_What you are asked to do_:
Your response should be a copy of each line in the listing below that includes the word "distribution".

────

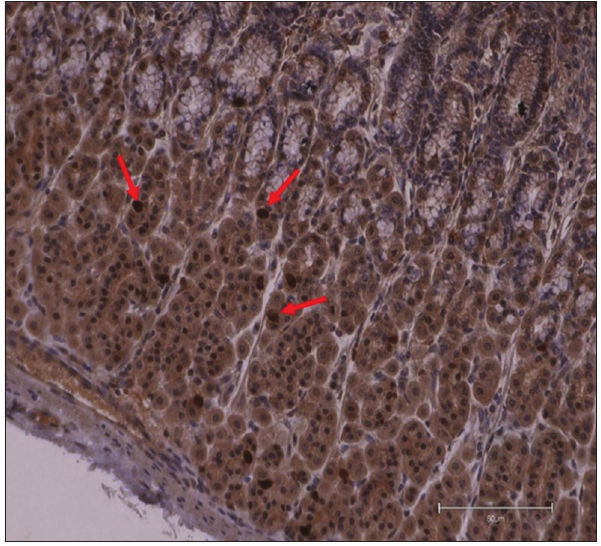
Figure-2: Ghrelin immunoreactive + cells (arrows) in a 13-week-old calf from the control group in the abomasum pars fundalis (200×, DAB + hematoxylin, scale bar 50 µ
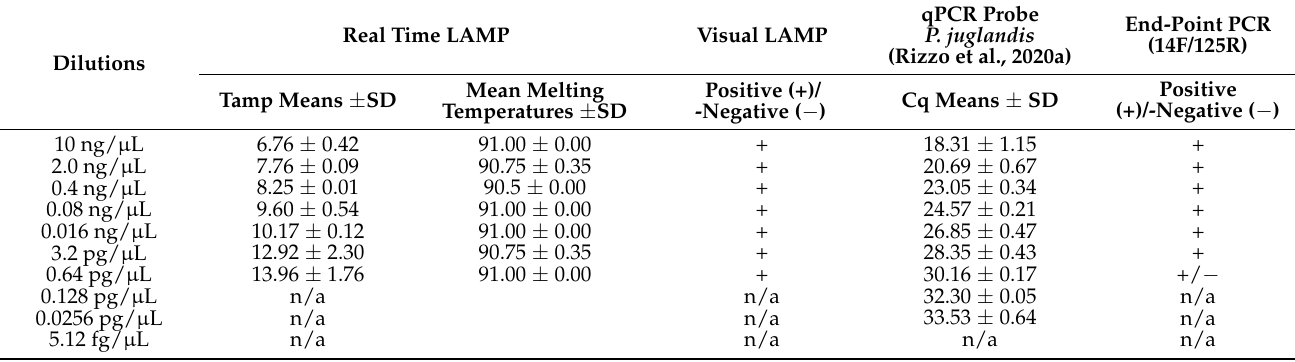
Table 3. LoD assay (comparison among different methods) based on WTB adults using 1:5 serial dilutions (from 10 ng/ µ L to 5.12 fg/ µ L) and the real-time LAMP protocol. The serial dilutions are the same ones used for the qPCR probe [31] and the Real Time and visual LAMP (this study).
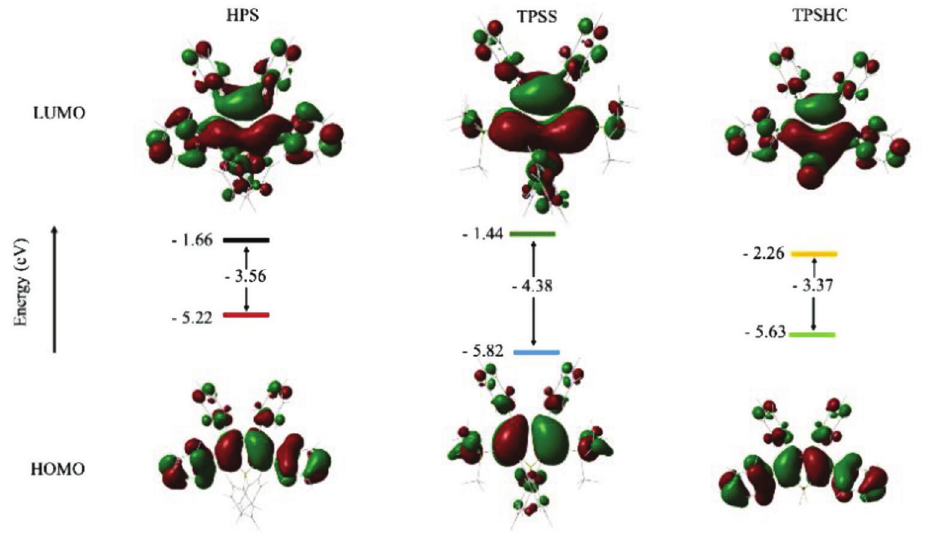
Figure 4: Molecular orbitals distribution of HPS, TPSS, and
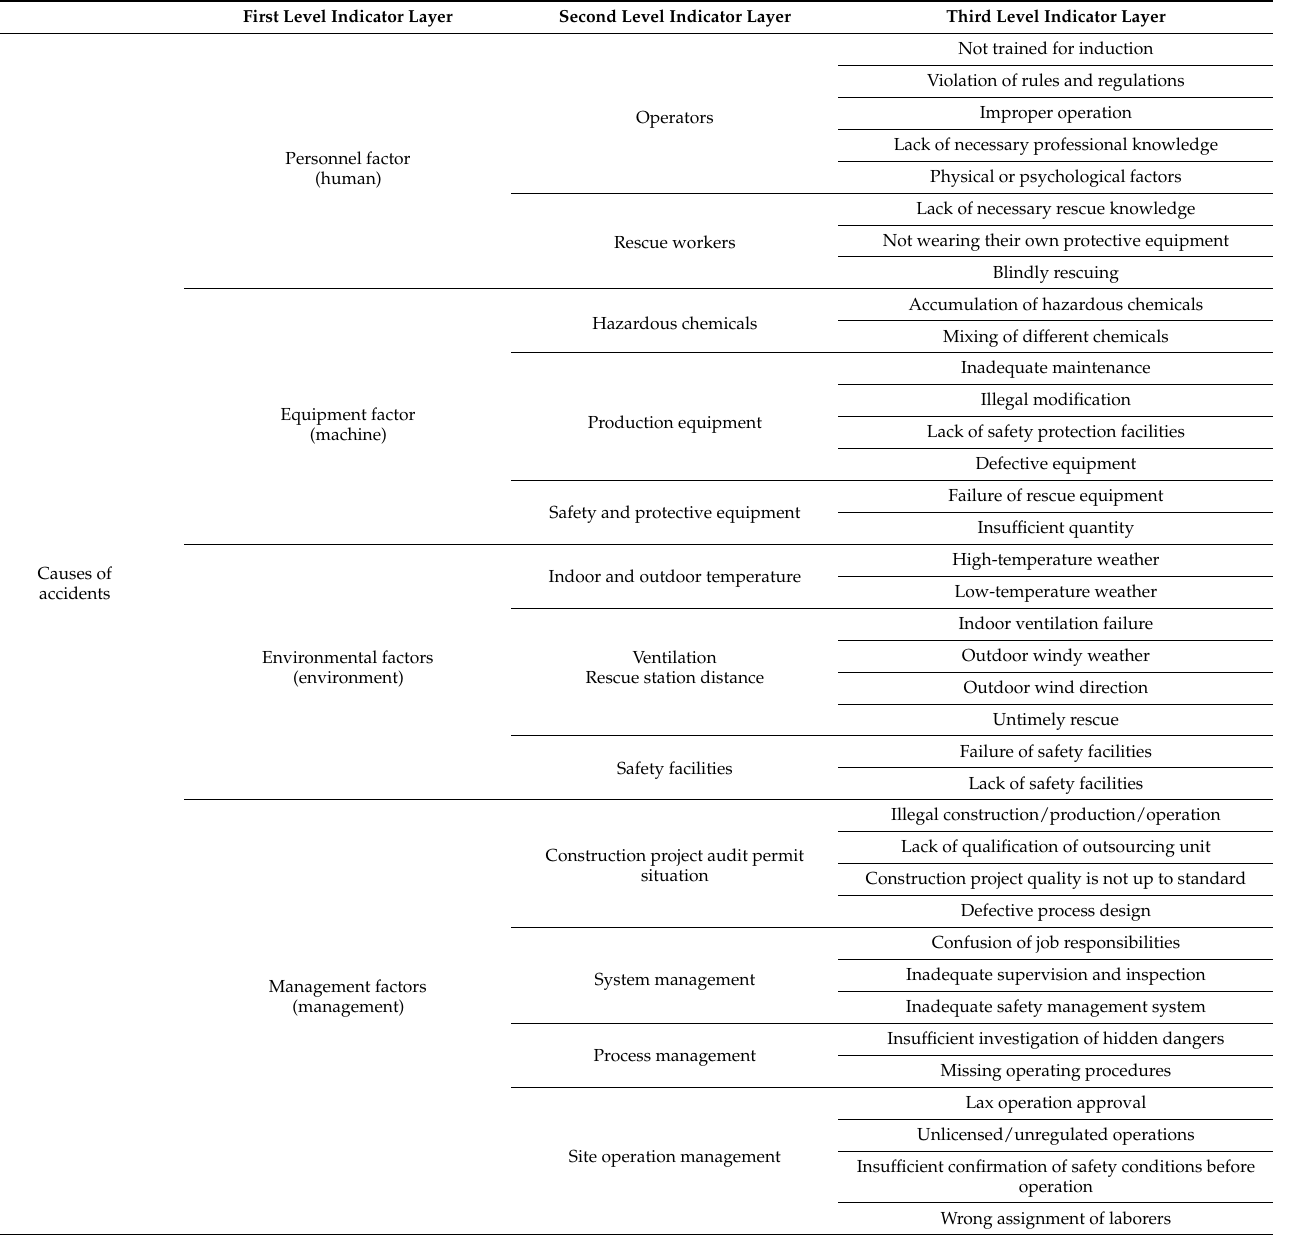
Table 2. List of accident risk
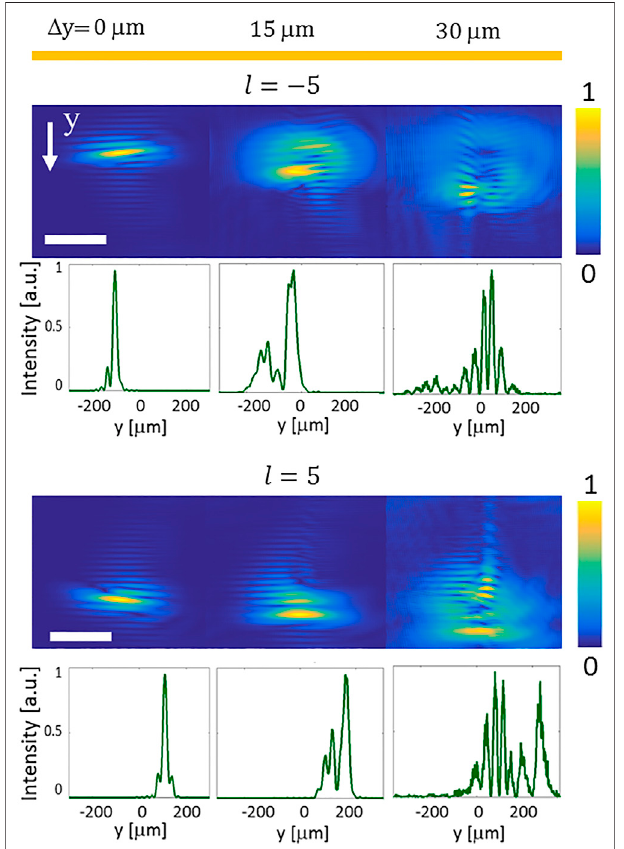
FIGURE 8 | Intensity pro fi les of the l (cid:2) ± 5 modes on the detector when displacements on y -axis are added. The OAM spectrum is analyzed for each case. The OAM spectrum is obtained by line scanning the obtained modes in the y -axis of the intensity distribution picture. Scale bars, 60 μ m.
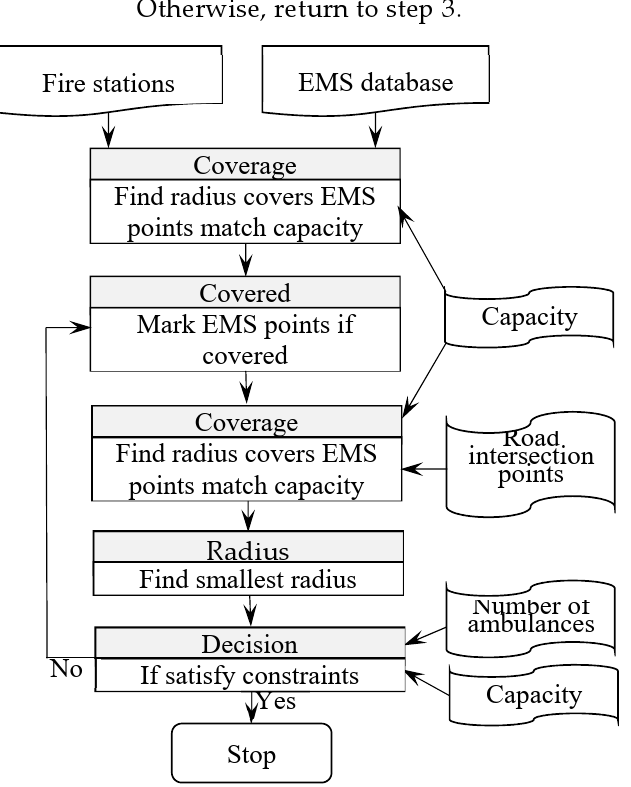
Figure 1. Procedures of the dynamic floating stations model (DFSM).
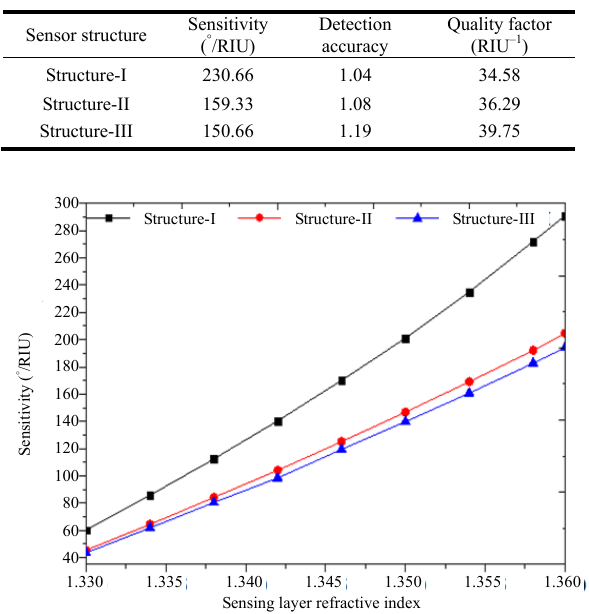
Table 3 Comparison table for sensitivity, detection accuracy, and quality factor.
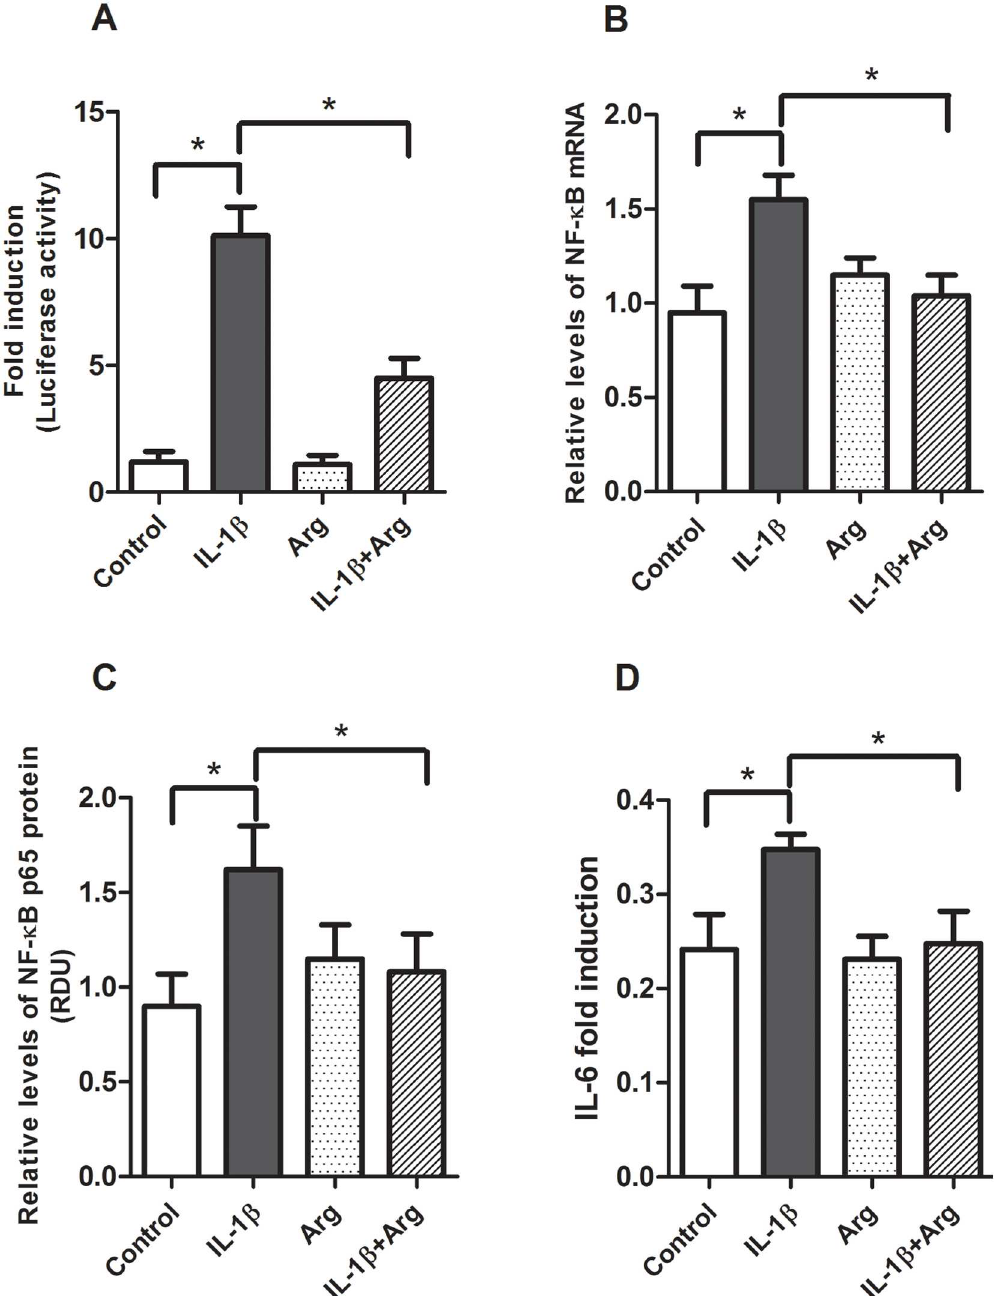
Fig 2. Effects of L-Argon IL-1 β -induced NF- κ B promoter activity, expression and IL-6 production. Caco-2 cells transfected with pNF- κ B-Luc vector were treated with or without IL-1 β (4 ng/ml) for 4 hours after pretreatment in the absence or presenceof L-Arg (5 mM) for 4 hours (Fresh medium with L-Arg was appliedafter removingmedium for pre-treatment). Cells were harvestedfor luciferaseactivity, isolations of total RNA and protein. A: NF- κ B luciferase activity data are expressed as fold inductionof normalizedluciferase activity. B: NF- κ B mRNA levels were determined by qRT-PCR, then normalizedto β -actin. C: NF- κ B p65 protein levels were measuredby Western blot analysisand normalized to β -actin. D: IL-6 levels in the cell culture media were measuredby ELISA, normalized to total protein and expressedas fold-induction. All data are means ± SE, * P < 0.05. (n = 5–6 /group).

────

_Task output_:
Figure 4: Molecular orbitals distribution of HPS, TPSS, and
FIGURE 8 | Intensity pro fi les of the l (cid:2) ± 5 modes on the detector when displacements on y -axis are added. The OAM spectrum is analyzed for each case. The OAM spectrum is obtained by line scanning the obtained modes in the y -axis of the intensity distribution picture. Scale bars, 60 μ m.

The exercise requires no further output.